The Dialogue’s focus on identifying ways to tap the country’s geoeconomic potential for exacting economic security is understandable, especially given the growing preponderance of regional connectivity and integration. Concomitantly, accentuating on other non-traditional threats is also the need of the hour, especially when the world continues to be ravaged by the COVID-19 pandemic. That said, Pakistan needs to walk a tightrope between traditional and non-traditional security. As we speak, the sources of traditional security threats are becoming more brazen and are imbued with the belief that traditional means have to be used to achieve traditional ends: territorial conquests through military victory. The worsening situation in Afghanistan is all but likely to present a package of traditional challenges to Pakistan. Effectively dealing with internal security challenges, ranging from human security to food security, will complement and add to comprehensive security. However, the country’s leadership must continue to keep its eyes on the ball when it comes to traditional security while strategizing on grappling with non-kinetic, non-traditional methods of warfare that are complicating the traditional security landscape. In the next iteration of the Dialogue, experts and policymakers must join heads to look at the implications of the changing nature and conduct of war and warfare on Pakistan’s response-spectrum.

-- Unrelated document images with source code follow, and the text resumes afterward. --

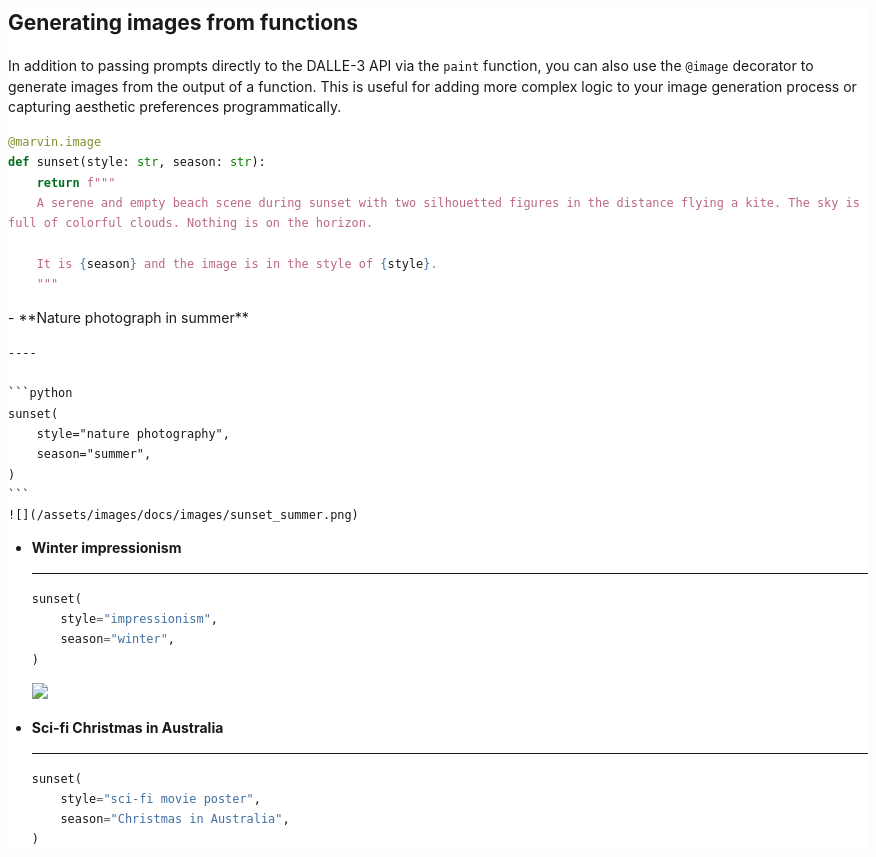 
## Generating images from functions

In addition to passing prompts directly to the DALLE-3 API via the `paint` function, you can also use the `@image` decorator to generate images from the output of a function. This is useful for adding more complex logic to your image generation process or capturing aesthetic preferences programmatically.

```python
@marvin.image
def sunset(style: str, season: str):
    return f"""
    A serene and empty beach scene during sunset with two silhouetted figures in the distance flying a kite. The sky is full of colorful clouds. Nothing is on the horizon.

    It is {season} and the image is in the style of {style}.
    """
```

<div class="grid cards" markdown>
- **Nature photograph in summer**
    
    ----

    ```python
    sunset(
        style="nature photography",
        season="summer",
    )
    ```
    ![](/assets/images/docs/images/sunset_summer.png)

- **Winter impressionism**

    ----

    ```python
    sunset(
        style="impressionism",
        season="winter",
    )
    ```

    ![](/assets/images/docs/images/sunset_winter.png)

- **Sci-fi Christmas in Australia**

    ----

    ```python
    sunset(
        style="sci-fi movie poster",
        season="Christmas in Australia",
    )
    ```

As for navigating geoeconomics and geostrategy, Pakistani strategic affairs and foreign policy scholar, Dr. Rabia Akhtar, suggests Pakistan should avoid getting into a zero-sum game, for both paradigms intersect given Pakistan’s strategic location. Indeed, while PM Khan looks forward to working with the Biden Administration on dealing with the ramifications of climate change, the U.S. sees Pakistan through an Afghan prism due to its geostrategic location. Also, while Pakistan rightly wants to provide economic bases to the world and steer clear of the Sino-U.S. rivalry, geostrategy-induced structural impediments will challenge Pakistan’s ability to act as a geoeconomic actor. Pakistan, thus, needs to strike a balance, by exploiting its location and presenting itself as a geostrategic and geoeconomic player in the region.
In order to make the Dialogue a strategic success, the government has to ensure that takeaways are fed into the system, which must increase its capacity and willingness to accommodate those. A follow-up framework must be instituted so as to enable stakeholders to assess and ascertain how far sets of ideas that were brought to the table through the Dialogue have changed government’s approaches to critical security issues facing Pakistan. After all, the aim of this Dialogue is not to become a mere annual extravaganza but to act as a veritable revolving conduit between policymakers and thinkers.
Syed Ali Zia Jaffery is Associate Editor, Pakistan Politico.